Dirty little secret called perfume
In my first ever job, a lady sitting next to me in the office asked about the perfume I was wearing. Proud and happy, I told her the name. It was DSquared Crystal Creek Wood. She looked it up online. "You must have a lot of money to be able to afford such expensive perfume!", she exclaimed. I felt really embarassed. Someone behind me turned around. I started making excuses, I was saving up for it for a long time, it was discounted, it was a birthday present from myself to myself. Because clearly, no one in their right mind would pay this much for a scent.

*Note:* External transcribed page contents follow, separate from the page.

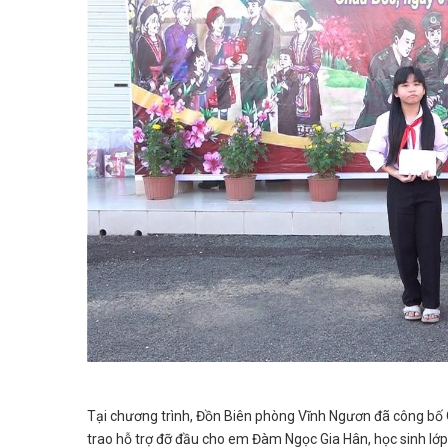
Tại chương trình, Đồn Biên phòng Vĩnh Ngươn đã công bố 
trao hỗ trợ đỡ đầu cho em Đàm Ngọc Gia Hân, học sinh lớp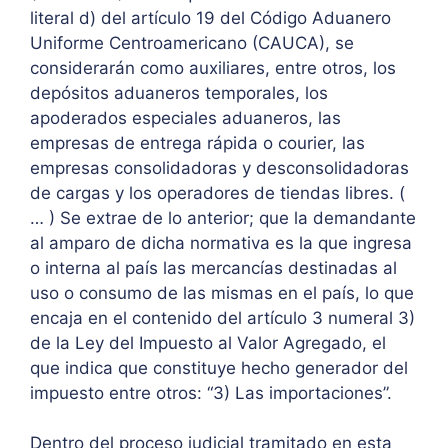
literal d) del artículo 19 del Código Aduanero
Uniforme Centroamericano (CAUCA), se
considerarán como auxiliares, entre otros, los
depósitos aduaneros temporales, los
apoderados especiales aduaneros, las
empresas de entrega rápida o courier, las
empresas consolidadoras y desconsolidadoras
de cargas y los operadores de tiendas libres. (
… ) Se extrae de lo anterior; que la demandante
al amparo de dicha normativa es la que ingresa
o interna al país las mercancías destinadas al
uso o consumo de las mismas en el país, lo que
encaja en el contenido del artículo 3 numeral 3)
de la Ley del Impuesto al Valor Agregado, el
que indica que constituye hecho generador del
impuesto entre otros: “3) Las importaciones”.
Dentro del proceso judicial tramitado en esta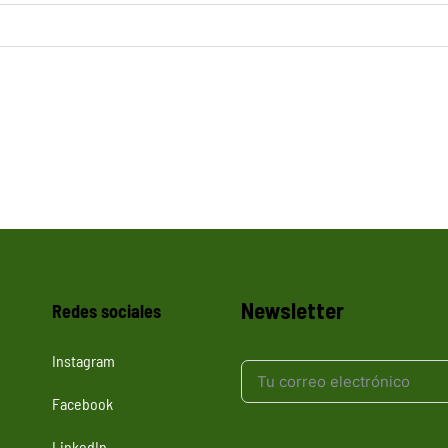
Newsletter
Redes sociales
Instagram
Facebook
LinkedIn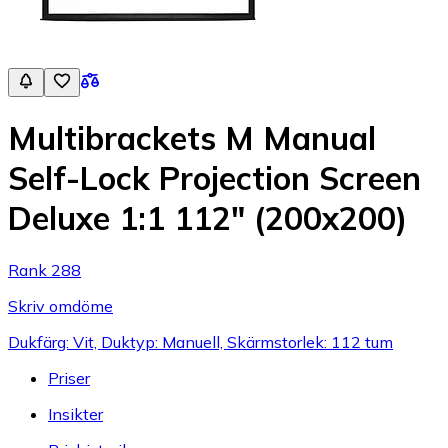
Multibrackets M Manual
Self-Lock Projection Screen
Deluxe 1:1 112" (200x200)
Rank 288
Skriv omdöme
Dukfärg: Vit, Duktyp: Manuell, Skärmstorlek: 112 tum
Priser
Insikter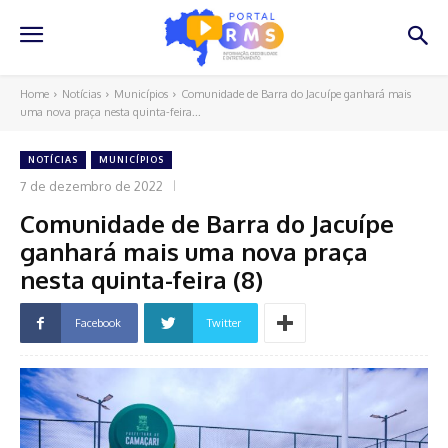
Home
Notícias
Municípios
Comunidade de Barra do Jacuípe ganhará mais
uma nova praça nesta quinta-feira...
NOTÍCIAS
MUNICÍPIOS
7 de dezembro de 2022
Comunidade de Barra do Jacuípe
ganhará mais uma nova praça
nesta quinta-feira (8)
Facebook
Twitter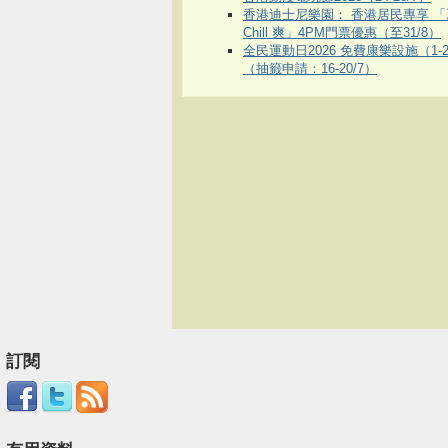
香港迪士尼樂園： 香港居民專享 「
Chill 爽」4PM門票優惠（至31/8）
全民運動日2026 免費康樂設施（1-2
（抽籤申請：16-20/7）
訂閱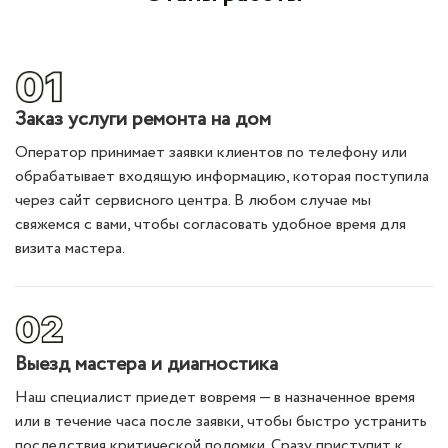
Заказ услуги ремонта на дом
Оператор принимает заявки клиентов по телефону или
обрабатывает входящую информацию, которая поступила
через сайт сервисного центра. В любом случае мы
свяжемся с вами, чтобы согласовать удобное время для
визита мастера.
Выезд мастера и диагностика
Наш специалист приедет вовремя — в назначенное время
или в течение часа после заявки, чтобы быстро устранить
последствия критической поломки. Сразу приступит к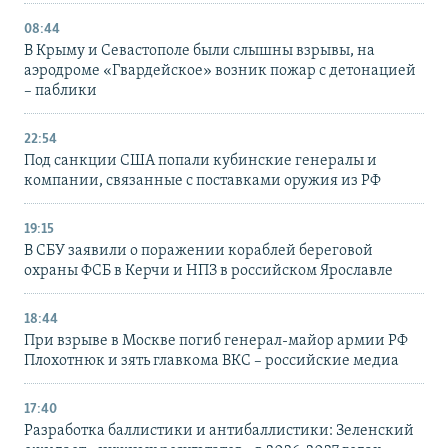
08:44
В Крыму и Севастополе были слышны взрывы, на
аэродроме «Гвардейское» возник пожар с детонацией
– паблики
22:54
Под санкции США попали кубинские генералы и
компании, связанные с поставками оружия из РФ
19:15
В СБУ заявили о поражении кораблей береговой
охраны ФСБ в Керчи и НПЗ в российском Ярославле
18:44
При взрыве в Москве погиб генерал-майор армии РФ
Плохотнюк и зять главкома ВКС – российские медиа
17:40
Разработка баллистики и антибаллистики: Зеленский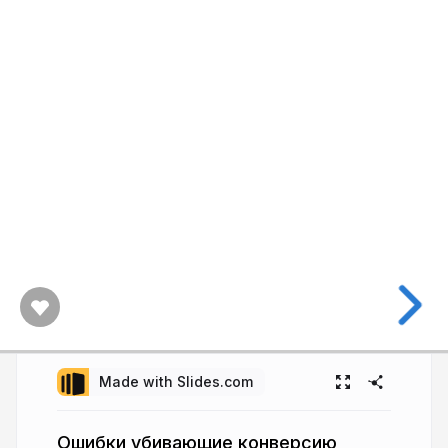
Made with Slides.com
Ошибки убивающие конверсию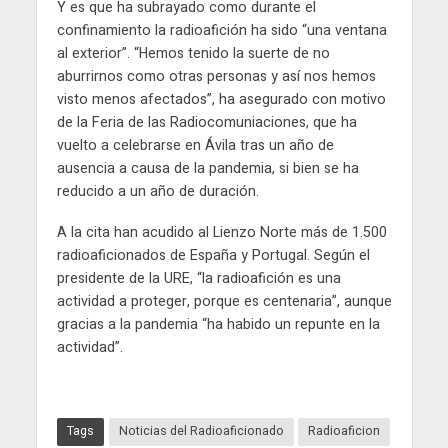
Y es que ha subrayado como durante el
confinamiento la radioafición ha sido “una ventana
al exterior”. “Hemos tenido la suerte de no
aburrirnos como otras personas y así nos hemos
visto menos afectados”, ha asegurado con motivo
de la Feria de las Radiocomuniaciones, que ha
vuelto a celebrarse en Ávila tras un año de
ausencia a causa de la pandemia, si bien se ha
reducido a un año de duración.
A la cita han acudido al Lienzo Norte más de 1.500
radioaficionados de España y Portugal. Según el
presidente de la URE, “la radioafición es una
actividad a proteger, porque es centenaria”, aunque
gracias a la pandemia “ha habido un repunte en la
actividad”.
Tags
Noticias del Radioaficionado
Radioaficion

It was not the only time it happened, and while sometimes the interlocutor didn't mean anything by it, on few occasions there was an element of (harsh) judgement, suggesting vanity, being spendy, being unreasonable. Maybe it's not entirely wrong :) But I do wish they kept the thoughts to themselves.
Don't get me wrong. I feel extremely priviledged to be able to enjoy perfume. It's a wonderful and amazing hobby, it allows me to travel in time and space without moving, it helped me make amazing frienships with people from all over the world. But I know it's a very fortunate position to be, to be able to sample, to exchange with others, to get to know so many wonderful creations.
But that element of being judged did make me a lot more cautious about sharing the passion. It also made me wonder, what it is that makes people so unfavourable towards some hobbies, and not others. Do people deem all past times in the same way, or are some superior/inferior, and what makes them so? What makes spending money on one thing more socially acceptable than spending money on something else?